VAT deduction for company cars: tolerance for 2020
The VAT deduction for vehicles is a very complex story. As a general rule, this deduction can never exceed 50% for passenger vehicles. In case this vehicle is also used for private purposes, the deduction limitation can be even higher. The VAT authorities make it easier for you to demonstrate a few things during the corona crisis.
10 years ago
The scheme that limits the VAT deduction for motor vehicles is now more than 10 years old. It dates from 29 December 2010 and came into effect on 1 January 2011.
The law more generally dealt with business assets and stated that the VAT deduction of business assets that are also used for private purposes should be limited to the professional use. A company car that is also used by the staff member for commuting is such a typical example of private use of a company asset.
In addition, you should not lose sight of the fact that the VAT deduction of cars is in any case limited to 50%. If you have a commercial vehicle that is used for 60% professionally, the restriction applies to 50% (at least if we are talking about passenger cars). If the commercial vehicle is only for 40% professional use, also the VAT deduction is limited to 40%. We emphasize here once again that professional use must be seen from the perspective of the VAT taxable company that makes the car available: commuting is not a professional activity for the company.

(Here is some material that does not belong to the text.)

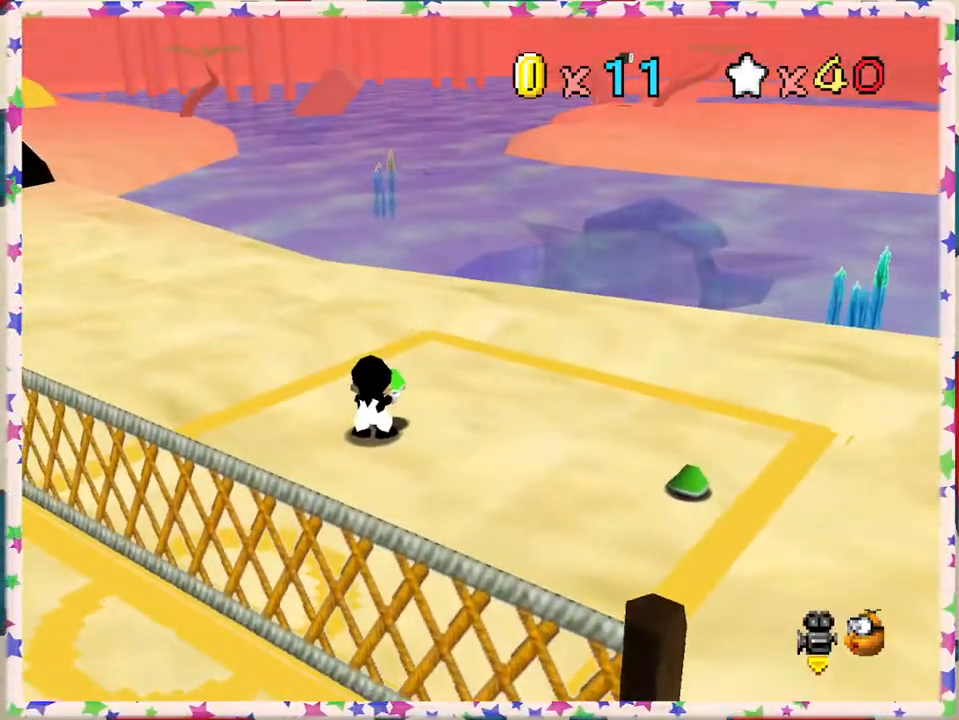
{"buttons": [], "left_stick": "up", "events": [[83, "C_RIGHT", "up"], [383, "left_stick", "up"]]}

Actual use of lump sum deduction
How do you determine professional and private use? The tax authorities give you 3 options.

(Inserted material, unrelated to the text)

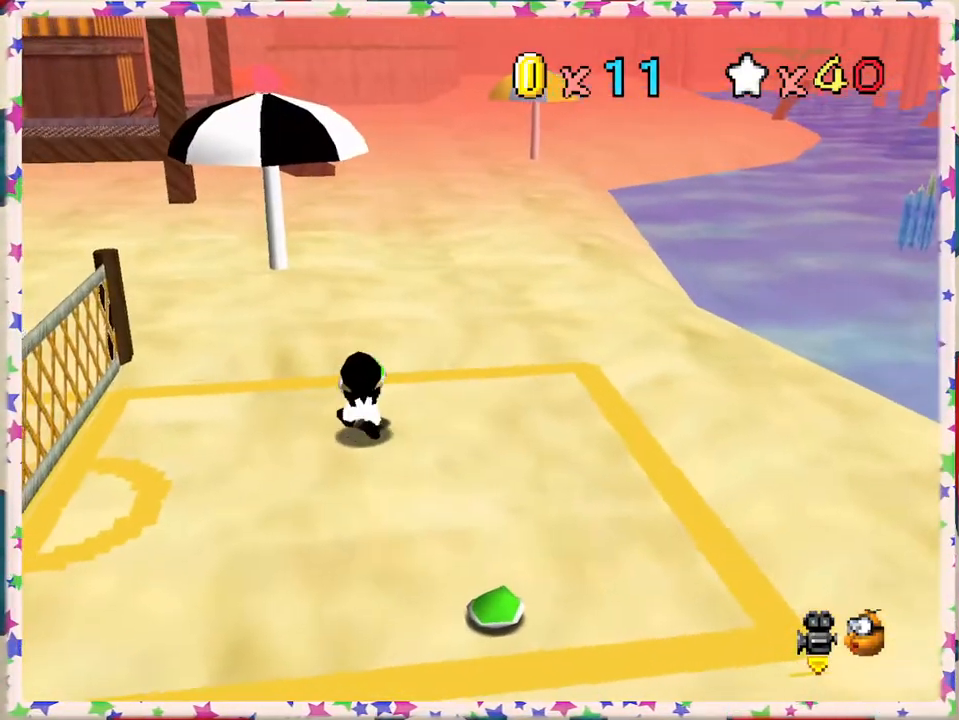
{"buttons": ["B"], "left_stick": "up", "events": [[250, "A", "down"], [400, "A", "up"], [500, "B", "down"]]}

The first method is based on the effective use and assumes a trip administration. You must therefore record daily trips for business purposes: date of the trip, start address, end address, kilometers traveled per trip, total kilometers traveled per day.
The second method is the so-called semi-flat-rate method. This method is intended for entrepreneurs who provide a company car to the staff who use it to commute to work. The private use is then based on the distance between the place of residence and the place of employment: [(distance commuting x 2 x 200 + 6.000) / total distance] x 100. If you look more in detail to this formula, you can see that the tax authorities assume that the staff makes 200 round-trip trips to work per year and travels another 6.000 km for other private purposes.
The third method is without doubt the easiest one: the professional use is 35% and the VAT deduction on the vehicle is therefore immediately limited to 35%. If you opt for this flat-rate method, you must use this calculation method for at least 4 years. Switching when it suits you best is therefore not possible.
In order to apply the second method, the staff member is required to go to the office more or less 200 times. With the obligation to work at home since 2020, this condition is no longer fulfilled. If you were to apply this method in full, it would have a particularly large impact on the VAT deduction. But if you would switch to the application of the general flat-rate, you would be bound by it for 4 years.
The administration now provides a tolerance for this rule. Anyone who usually uses the second calculation method may exercise the right to deduct before 2020 via the general fixed amount of 35%. Those who wish, may combine the second 'semi-fixed' method and the third 'fixed' method (which in principle is not permitted).
This only applies for calendar year 2020. From calendar year 2021 you must use the second method again. The obligation to make use of the general flat rate of 35% for at least 4 calendar years does therefore not apply.